Among the steps, the ministers at a meeting chaired by Congress
Premier Manmohan Singh approved raising the ceiling on foreign direct
investment (FDI) in telecommunications to 100 percent from 74 percent.
They also decided to abolish the need for government approval
for certain levels of foreign investment in single-brand retail and petroleum
refining. In insurance, it approved raising the FDI cap from 26 percent to 49
percent.
But in the contentious area of defence, the FDI cap will remain
at 26 percent with proposals beyond that considered on a case-by-case basis.
The ministers' decisions will still require the approval of the
full cabinet -- likely to come at a meeting next week -- and the move to hike
the insurance cap requires parliamentary clearance, Sharma said.
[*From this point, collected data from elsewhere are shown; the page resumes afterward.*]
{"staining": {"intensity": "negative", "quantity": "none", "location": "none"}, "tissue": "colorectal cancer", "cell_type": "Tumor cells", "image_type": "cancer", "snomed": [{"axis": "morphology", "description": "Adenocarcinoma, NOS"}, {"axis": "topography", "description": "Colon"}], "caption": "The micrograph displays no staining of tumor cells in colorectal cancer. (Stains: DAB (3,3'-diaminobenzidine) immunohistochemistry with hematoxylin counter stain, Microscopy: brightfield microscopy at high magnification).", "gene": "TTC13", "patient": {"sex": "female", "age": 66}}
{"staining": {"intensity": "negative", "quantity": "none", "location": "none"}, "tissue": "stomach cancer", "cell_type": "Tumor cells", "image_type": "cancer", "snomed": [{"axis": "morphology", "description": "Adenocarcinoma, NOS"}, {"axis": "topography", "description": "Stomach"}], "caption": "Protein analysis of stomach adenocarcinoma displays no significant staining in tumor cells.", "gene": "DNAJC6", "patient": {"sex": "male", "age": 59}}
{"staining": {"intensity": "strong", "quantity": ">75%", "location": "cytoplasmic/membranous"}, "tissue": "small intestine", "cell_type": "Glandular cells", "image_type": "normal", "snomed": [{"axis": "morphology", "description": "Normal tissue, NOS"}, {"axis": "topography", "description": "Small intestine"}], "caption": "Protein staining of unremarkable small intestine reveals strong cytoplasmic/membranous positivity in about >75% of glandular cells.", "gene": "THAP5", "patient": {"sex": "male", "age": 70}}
The announcement came after Finance Minister P. Chidambaram
visited the United States for a second time in three months last week to
reassure foreign companies that India remained a hospitable place to invest.
"We welcome the move and it indicates that reforms are
underway," said Federation of Chambers of Commerce and Industry president
Naina Lal Kidwai.
FDI in India -- seen as vital to improving its shabby
infrastructure and boost manufacturing to employ its burgeoning youth
population plunged to $22.4 billion last year from 36.5 the previous year,
government figures show.
Underscoring foreign investor unhappiness with India, South
Korean steel giant Posco scrapped a $5.3-billion deal to build a steel plant in
the southern state of Karnataka due to land acquisition delays and local
opposition.
Economists say India needs foreign investment to spur growth and
also to close its wide current account deficit -- the broadest measure of
international trade -- that has alarmed global credit ratings agencies.
To improve India's investment attractiveness, economists say the
government must reduce the country's burdensome red tape, speed up slow project
approvals and lessen widespread corruption.
The government has been dogged by a string of graft scandals
during its second term in office, which has derailed many of its efforts to
push through promised pro-market reforms.
Last year, the government opened up the supermarket, civil
aviation and broadcasting sectors to wider foreign investment in a burst of
reforms after being accused of policy paralysis.